C'est là un autre fait objectif, mais il n'affectera guère l'ennemi, car cette société, tombée en enfer, vit depuis longtemps dans une culture de la mort, les Ukrainiens dansent depuis assez longtemps déjà sur des cadavres. C'est leur choix. Ne comptez pas sur eux pour retrouver la raison, c'est peu probable. Pour ceux qui ne vivent pas, il n'y a pas de mort non plus. L'Ukraine est un être mort.

Point à discussion : « L’opinion des habitants de l'Ukraine est en train de changer lentement et progressivement, le dégrisement arrive, tout comme en Europe. »

Je ne suis pas sûr de l'Ukraine et des habitants de ce cadavre qu'elle est devenue. Ils n'ont pas d’opinion, ils ont perdu toute opinion. Il ne faut pas compter sur un changement à ce niveau. Les Européens, eux, se désintéressent tout simplement de ces radicalisés agressifs. Tout peut ennuyer, même les Ukrainiens.

Point à discussion : « Le déclenchement de l'agression contre le Belarus entraînera le déclenchement de l'agression contre la Russie. »

C'est là l'essentiel. Depuis le tout début des initiatives de l'OTAN et surtout après nos échecs à un certain stade, l'Occident a sérieusement envisagé une éventuelle attaque du Belarus à partir de la Pologne. Nous étions au courant et, pour parler franchement, nous en avions très peur. Nous avions tellement peur que nous avons essayé de ne pas aborder le sujet. Après avoir équipé nos amis de Minsk de TNW [nucléaire de thâtre], après leur avoir envoyé des troupes et la société militaire privée Wagner, nous avons commencé à en parler ouvertement. Aujourd'hui, nous sommes vraiment prêts à riposter. Minsk est tout pour nous.

Point à discussion : « Les territoires occidentaux de la Pologne actuelle sont un cadeau de Staline aux Polonais, nos amis de Varsovie l'ont-ils oublié ? Nous allons le leur rappeler. »

La question de la Pologne a enfin été abordée. Si l'OTAN la considère comme une deuxième Ukraine, qui est prête à entrer en conflit direct avec la Russie, non pas à partir de l'OTAN dans son ensemble, mais à partir d'elle-même, alors nous commencerons à formuler notre politique à l'égard de la Pologne en l'isolant de l'OTAN. En fait, nous avons formulé des revendications territoriales à l'égard de la Pologne, – juste au cas où.

Les menaces à l'encontre de la Pologne ne sont pas un vain mot. La Russie a appris à se battre en un an et demi et je pense qu'elle commence à peine à se mettre dans le bain.

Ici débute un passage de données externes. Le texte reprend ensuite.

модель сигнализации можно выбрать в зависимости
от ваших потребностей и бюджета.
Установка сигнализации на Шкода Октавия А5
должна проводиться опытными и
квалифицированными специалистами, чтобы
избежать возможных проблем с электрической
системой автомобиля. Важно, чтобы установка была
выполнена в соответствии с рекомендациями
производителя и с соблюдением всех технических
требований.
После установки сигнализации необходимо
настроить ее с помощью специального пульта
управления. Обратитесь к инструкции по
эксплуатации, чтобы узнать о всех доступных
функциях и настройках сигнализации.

Je suis absolument convaincu que la Pologne peut et doit devenir notre partenaire slave dans la réorganisation de l’Europe de l'Est et un bastion des valeurs traditionnelles. L’Ukraine n'est pas du tout un allié pour la Pologne. Mais pour que cela se produise, l'élite globaliste au pouvoir doit être démolie.

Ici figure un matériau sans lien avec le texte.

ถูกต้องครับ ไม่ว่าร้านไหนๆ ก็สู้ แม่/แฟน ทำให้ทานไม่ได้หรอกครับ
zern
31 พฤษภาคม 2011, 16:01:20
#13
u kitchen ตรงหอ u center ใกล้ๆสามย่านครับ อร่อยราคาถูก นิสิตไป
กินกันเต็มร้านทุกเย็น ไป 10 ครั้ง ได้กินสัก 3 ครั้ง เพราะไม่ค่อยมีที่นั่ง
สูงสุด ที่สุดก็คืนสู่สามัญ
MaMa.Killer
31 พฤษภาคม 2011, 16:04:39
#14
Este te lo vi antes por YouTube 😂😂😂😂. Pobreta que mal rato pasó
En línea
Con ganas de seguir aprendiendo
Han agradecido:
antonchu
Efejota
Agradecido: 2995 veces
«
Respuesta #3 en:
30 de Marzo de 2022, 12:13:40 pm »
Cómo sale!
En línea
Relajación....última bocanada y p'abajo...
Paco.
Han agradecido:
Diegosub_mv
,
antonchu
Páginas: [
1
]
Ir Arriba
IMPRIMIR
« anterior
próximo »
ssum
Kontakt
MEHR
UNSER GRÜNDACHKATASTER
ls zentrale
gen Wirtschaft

Point à discussion : « L’Occident manque de “chair à canon ukrainienne” et prévoit donc d'utiliser des Polonais, des Lituaniens et tous ceux qu'il peut mobiliser. »

C'est une excellente nouvelle. Non pas qu'elles soient vraies, mais nous commençons à sentir que nous sommes en train de gagner. Après tout, seuls ceux qui ont ce sentiment et qui sont prêts à se battre peuvent le dire.

Toutes les dispositions exprimées par le président indiquent clairement que nous nous sommes éloignés de l'heure où nous recevions des coups et que nous commençons à retrouver nos esprits. Bien que subjectivement, le Kremlin reprend (un peu) confiance dans le fait que c'est lui qui fixe les termes de la guerre, et pas seulement une partie qui se borne à réagir. L'initiative commence progressivement à passer entre nos mains. Et déjà, les correspondants de guerre discutent sérieusement d'une offensive sur Kharkiv et Odessa, ce qui, il y a quelques mois, à la veille de la contre-offensive, était impensable même dans les cercles patriotiques les plus déterminés.

Je voudrais souligner à quel point l'explosion des gazoducs Nord Stream, du pipeline d'ammoniac, les attaques ennemies sur le pont de Crimée et le sabotage de l'accord sur les céréales sont salutaires. Lorsque l'Occident met Moscou au pied du mur, ne lui laissant aucune chance de revenir au “processus de négociation”, le Kremlin commence à agir de manière adéquate et les succès suivent immédiatement. Dès que nous nous mettons à croire en l'Occident, nous glissons vers le bas. Lorsque nous devenons amers et aigris, tout s'équilibre.

Lorsque nous laissons entrer la guerre en nous, nous gagnons.